ACTIVITY — Please copy each line below that contains the word "middle".

SOURCE RECORDS —
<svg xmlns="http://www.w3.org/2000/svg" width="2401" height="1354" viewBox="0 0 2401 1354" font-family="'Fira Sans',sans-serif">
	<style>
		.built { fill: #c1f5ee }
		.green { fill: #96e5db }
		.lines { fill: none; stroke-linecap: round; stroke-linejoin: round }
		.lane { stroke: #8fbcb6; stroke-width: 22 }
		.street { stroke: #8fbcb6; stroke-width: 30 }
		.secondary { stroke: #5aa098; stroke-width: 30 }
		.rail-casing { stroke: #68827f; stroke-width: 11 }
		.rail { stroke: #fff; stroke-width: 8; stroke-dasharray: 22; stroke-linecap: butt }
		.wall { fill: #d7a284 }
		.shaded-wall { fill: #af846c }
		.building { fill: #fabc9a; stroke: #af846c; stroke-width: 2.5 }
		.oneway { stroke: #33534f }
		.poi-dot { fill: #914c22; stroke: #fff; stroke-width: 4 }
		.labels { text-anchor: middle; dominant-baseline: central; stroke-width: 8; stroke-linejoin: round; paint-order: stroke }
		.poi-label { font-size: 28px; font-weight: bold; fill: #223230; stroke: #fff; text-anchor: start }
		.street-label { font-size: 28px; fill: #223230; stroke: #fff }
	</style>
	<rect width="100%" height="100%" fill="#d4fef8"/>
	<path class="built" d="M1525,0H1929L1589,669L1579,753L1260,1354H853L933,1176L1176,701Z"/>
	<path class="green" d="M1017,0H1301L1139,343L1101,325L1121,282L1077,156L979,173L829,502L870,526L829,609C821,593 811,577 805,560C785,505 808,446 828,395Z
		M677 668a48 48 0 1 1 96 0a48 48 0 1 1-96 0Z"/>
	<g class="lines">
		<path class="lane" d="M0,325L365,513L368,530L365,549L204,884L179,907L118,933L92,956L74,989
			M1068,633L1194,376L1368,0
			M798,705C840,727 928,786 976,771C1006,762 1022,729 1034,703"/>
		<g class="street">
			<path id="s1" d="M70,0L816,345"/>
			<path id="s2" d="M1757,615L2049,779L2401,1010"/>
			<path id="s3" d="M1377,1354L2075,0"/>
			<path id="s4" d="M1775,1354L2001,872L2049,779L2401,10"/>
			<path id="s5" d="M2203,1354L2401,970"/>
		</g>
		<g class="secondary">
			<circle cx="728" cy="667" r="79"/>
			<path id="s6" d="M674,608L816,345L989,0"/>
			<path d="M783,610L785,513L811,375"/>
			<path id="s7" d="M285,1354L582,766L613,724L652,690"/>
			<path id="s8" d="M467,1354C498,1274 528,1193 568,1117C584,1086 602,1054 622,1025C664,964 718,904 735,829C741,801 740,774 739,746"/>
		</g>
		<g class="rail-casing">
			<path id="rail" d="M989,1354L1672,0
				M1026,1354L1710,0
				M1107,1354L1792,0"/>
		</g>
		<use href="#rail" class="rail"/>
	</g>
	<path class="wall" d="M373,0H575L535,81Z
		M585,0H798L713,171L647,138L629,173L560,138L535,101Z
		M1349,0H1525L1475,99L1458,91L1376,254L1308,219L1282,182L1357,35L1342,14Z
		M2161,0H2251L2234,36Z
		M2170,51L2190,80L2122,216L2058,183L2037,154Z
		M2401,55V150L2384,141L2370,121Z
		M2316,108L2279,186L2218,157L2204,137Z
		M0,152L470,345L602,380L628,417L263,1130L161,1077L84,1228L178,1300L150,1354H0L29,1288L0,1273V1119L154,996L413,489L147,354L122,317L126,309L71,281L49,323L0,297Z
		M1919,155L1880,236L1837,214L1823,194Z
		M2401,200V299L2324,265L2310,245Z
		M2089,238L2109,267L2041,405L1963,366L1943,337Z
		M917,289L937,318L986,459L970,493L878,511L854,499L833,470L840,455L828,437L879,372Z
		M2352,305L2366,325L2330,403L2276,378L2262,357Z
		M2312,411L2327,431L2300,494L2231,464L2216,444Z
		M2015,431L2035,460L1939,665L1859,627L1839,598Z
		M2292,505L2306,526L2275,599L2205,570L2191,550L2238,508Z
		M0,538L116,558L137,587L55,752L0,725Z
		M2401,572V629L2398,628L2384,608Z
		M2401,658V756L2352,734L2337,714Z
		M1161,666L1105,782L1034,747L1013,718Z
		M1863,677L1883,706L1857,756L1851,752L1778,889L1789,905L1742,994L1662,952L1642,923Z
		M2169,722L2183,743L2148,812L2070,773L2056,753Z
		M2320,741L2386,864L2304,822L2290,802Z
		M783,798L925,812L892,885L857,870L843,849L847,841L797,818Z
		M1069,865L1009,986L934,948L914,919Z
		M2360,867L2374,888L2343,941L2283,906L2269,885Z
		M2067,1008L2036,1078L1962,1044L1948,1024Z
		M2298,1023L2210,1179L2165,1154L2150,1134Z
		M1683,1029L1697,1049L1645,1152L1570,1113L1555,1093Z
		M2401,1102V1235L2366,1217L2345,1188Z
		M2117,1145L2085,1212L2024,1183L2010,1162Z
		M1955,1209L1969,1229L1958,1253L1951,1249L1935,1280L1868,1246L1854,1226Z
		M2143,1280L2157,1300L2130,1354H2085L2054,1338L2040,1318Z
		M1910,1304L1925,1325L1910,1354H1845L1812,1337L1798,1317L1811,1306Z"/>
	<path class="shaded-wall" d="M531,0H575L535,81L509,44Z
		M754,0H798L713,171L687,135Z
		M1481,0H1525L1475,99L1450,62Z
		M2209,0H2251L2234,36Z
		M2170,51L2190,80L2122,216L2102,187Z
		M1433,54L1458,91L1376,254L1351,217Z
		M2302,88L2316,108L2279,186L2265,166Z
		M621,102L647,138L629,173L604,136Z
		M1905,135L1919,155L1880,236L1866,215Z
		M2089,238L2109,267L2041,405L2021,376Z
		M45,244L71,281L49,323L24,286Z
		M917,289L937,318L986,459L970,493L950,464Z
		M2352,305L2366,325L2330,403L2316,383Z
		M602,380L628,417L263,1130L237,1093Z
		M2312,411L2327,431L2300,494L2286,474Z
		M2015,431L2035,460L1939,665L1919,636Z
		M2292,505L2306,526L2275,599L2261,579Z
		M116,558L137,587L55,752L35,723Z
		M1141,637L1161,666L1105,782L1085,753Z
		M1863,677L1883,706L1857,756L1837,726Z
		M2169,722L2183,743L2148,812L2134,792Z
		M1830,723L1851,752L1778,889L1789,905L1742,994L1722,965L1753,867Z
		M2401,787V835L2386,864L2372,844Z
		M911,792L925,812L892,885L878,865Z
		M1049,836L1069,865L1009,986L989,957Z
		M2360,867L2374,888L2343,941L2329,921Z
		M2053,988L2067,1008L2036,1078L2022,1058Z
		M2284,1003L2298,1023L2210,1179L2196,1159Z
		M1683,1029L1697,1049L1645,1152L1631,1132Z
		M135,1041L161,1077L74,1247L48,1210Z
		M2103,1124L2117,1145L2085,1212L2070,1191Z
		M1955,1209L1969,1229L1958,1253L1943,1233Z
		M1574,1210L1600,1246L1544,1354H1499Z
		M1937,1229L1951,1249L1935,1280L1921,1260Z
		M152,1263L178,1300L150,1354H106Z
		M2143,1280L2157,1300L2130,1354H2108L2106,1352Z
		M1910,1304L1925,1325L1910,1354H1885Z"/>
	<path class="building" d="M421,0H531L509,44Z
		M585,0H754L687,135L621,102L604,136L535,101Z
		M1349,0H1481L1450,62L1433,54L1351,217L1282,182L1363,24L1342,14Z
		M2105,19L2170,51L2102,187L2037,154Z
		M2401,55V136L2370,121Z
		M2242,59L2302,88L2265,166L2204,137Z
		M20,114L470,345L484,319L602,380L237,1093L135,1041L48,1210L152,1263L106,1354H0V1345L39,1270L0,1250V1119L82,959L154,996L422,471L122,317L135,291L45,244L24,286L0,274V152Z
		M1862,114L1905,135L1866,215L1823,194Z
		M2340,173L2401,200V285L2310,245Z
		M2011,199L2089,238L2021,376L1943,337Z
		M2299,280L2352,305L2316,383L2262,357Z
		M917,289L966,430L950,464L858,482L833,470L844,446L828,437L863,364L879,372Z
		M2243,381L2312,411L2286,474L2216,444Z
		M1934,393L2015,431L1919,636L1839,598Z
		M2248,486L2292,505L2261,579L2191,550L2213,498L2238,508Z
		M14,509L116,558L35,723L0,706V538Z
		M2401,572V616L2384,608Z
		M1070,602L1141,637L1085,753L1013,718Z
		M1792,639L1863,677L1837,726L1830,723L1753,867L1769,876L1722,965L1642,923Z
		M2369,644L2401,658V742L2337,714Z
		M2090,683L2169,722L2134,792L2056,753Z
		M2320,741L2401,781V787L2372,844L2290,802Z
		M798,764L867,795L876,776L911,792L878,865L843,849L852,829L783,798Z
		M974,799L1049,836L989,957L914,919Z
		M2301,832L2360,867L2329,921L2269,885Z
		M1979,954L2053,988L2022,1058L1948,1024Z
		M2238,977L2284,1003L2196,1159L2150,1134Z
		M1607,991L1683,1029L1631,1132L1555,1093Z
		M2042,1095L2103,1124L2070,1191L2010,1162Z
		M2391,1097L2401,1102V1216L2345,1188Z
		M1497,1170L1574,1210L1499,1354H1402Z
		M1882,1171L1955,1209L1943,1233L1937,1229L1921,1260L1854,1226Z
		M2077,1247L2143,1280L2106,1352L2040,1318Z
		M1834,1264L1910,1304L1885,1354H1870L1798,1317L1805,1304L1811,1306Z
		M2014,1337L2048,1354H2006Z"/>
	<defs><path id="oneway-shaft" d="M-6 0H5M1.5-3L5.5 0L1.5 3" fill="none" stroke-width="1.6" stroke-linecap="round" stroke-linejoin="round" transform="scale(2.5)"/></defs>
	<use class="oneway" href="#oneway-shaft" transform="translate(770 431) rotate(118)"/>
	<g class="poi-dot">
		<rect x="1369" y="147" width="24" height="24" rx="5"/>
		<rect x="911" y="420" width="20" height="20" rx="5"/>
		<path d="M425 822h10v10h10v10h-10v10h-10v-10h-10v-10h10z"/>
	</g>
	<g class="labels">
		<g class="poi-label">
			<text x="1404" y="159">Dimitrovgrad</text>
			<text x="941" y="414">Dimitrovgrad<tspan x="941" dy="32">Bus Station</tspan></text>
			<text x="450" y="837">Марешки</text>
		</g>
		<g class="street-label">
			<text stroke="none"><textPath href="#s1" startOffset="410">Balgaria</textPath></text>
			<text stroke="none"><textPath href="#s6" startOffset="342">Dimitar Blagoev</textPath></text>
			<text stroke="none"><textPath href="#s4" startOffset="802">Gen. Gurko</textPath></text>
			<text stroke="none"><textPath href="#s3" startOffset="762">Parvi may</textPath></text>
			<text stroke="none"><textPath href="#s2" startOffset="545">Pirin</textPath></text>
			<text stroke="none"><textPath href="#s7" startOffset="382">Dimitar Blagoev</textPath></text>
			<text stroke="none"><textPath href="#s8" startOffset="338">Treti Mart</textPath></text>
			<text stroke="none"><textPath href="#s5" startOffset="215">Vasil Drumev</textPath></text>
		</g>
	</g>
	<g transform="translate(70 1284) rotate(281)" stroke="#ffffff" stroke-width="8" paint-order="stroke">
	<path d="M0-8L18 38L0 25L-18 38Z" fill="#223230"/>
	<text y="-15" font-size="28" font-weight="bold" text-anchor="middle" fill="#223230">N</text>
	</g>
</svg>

ANSWER —
		.labels { text-anchor: middle; dominant-baseline: central; stroke-width: 8; stroke-linejoin: round; paint-order: stroke }
	<text y="-15" font-size="28" font-weight="bold" text-anchor="middle" fill="#223230">N</text>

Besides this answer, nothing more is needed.